Motions For Continuance After Trial Has Begun
In his twelfth point of error, appellant contends the trial judge erred in denying his oral motion for a continuance.20 After Quijano testified, and the State rested its punishment case, appellant requested a continuance to locate an expert witness to rebut Qujjano’s testimony. Appellant informed the trial judge he had located an expert who had declined to testify. The trial judge offered to recess the trial until the next morning to allow appellant an opportunity to locate a witness. Appellant agreed. The next morning appellant informed the trial judge he had contacted the same expert who again declined to testify. Counsel also informed the trial judge of an unsuccessful attempt to contact another expert.

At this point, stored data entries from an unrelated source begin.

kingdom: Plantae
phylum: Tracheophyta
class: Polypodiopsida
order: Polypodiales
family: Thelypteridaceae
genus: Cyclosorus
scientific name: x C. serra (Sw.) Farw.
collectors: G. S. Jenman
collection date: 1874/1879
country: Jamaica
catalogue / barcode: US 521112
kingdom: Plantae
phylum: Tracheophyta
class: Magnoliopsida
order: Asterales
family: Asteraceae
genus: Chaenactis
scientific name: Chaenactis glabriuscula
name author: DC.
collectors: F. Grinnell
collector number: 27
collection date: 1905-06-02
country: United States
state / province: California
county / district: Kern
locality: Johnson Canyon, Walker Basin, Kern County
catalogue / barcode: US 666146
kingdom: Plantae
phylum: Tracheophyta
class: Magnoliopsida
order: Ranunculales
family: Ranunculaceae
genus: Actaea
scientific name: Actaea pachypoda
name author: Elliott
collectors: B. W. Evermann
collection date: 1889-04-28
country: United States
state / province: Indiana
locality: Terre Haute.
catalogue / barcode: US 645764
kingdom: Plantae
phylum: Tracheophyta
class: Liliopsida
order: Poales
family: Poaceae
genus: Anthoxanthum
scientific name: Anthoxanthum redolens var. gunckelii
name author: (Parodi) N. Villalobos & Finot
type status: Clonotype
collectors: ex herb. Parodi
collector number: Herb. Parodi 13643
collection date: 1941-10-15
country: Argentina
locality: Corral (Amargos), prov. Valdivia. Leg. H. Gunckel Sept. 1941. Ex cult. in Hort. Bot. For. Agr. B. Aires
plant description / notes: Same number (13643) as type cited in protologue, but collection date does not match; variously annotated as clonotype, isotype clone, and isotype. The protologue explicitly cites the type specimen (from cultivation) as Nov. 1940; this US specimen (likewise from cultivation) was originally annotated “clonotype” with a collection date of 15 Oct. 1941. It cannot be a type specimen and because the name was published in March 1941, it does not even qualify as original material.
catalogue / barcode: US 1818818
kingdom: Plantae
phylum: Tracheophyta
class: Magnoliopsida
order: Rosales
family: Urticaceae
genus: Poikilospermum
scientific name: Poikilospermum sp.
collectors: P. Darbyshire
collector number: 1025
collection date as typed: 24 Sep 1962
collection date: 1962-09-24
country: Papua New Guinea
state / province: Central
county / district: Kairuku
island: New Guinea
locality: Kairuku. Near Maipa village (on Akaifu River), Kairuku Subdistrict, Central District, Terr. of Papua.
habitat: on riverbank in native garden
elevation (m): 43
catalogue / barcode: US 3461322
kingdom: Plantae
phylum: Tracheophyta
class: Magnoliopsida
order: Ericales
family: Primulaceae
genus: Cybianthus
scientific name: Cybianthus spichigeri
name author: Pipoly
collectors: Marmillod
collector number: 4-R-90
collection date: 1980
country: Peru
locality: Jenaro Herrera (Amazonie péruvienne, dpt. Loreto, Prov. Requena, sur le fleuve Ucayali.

Tex.Code Crim.Proc.Ann. art. 29.13 speaks to continuances after trial has begun. Art. 29.13 provides:
A continuance or postponement may be granted on the motion of the State or defendant after the trial has begun, when it is made to appear to the satisfaction of the court that by some unexpected occurrence since the trial began, which no reasonable diligence could have anticipated, the applicant is so taken by surprise that a fair trial cannot be had.
As previously noted in points of error nine and ten, appellant was well aware of the potential of the State calling an expert witness to testify at the punishment phase of *41the trial. Therefore, we find Quijano’s testimony was not an “unexpected occurrence since the trial began, which no reasonable diligence could have anticipated” and appellant was not “so taken by surprise that a fair trial [could] not be had.” Accordingly, we hold the trial judge did not abuse his discretion in denying appellant’s oral motion for continuance. Point of error twelve is overruled.
The judgment of the trial court is affirmed.
Publish in part. Only parts II., III., IV., V., VI., VIII., and IX., are designated for publication. The remainder of the opinion shall not be published. Rabbani v. State, 847 S.W.2d 555 (Tex.Cr.App.1992).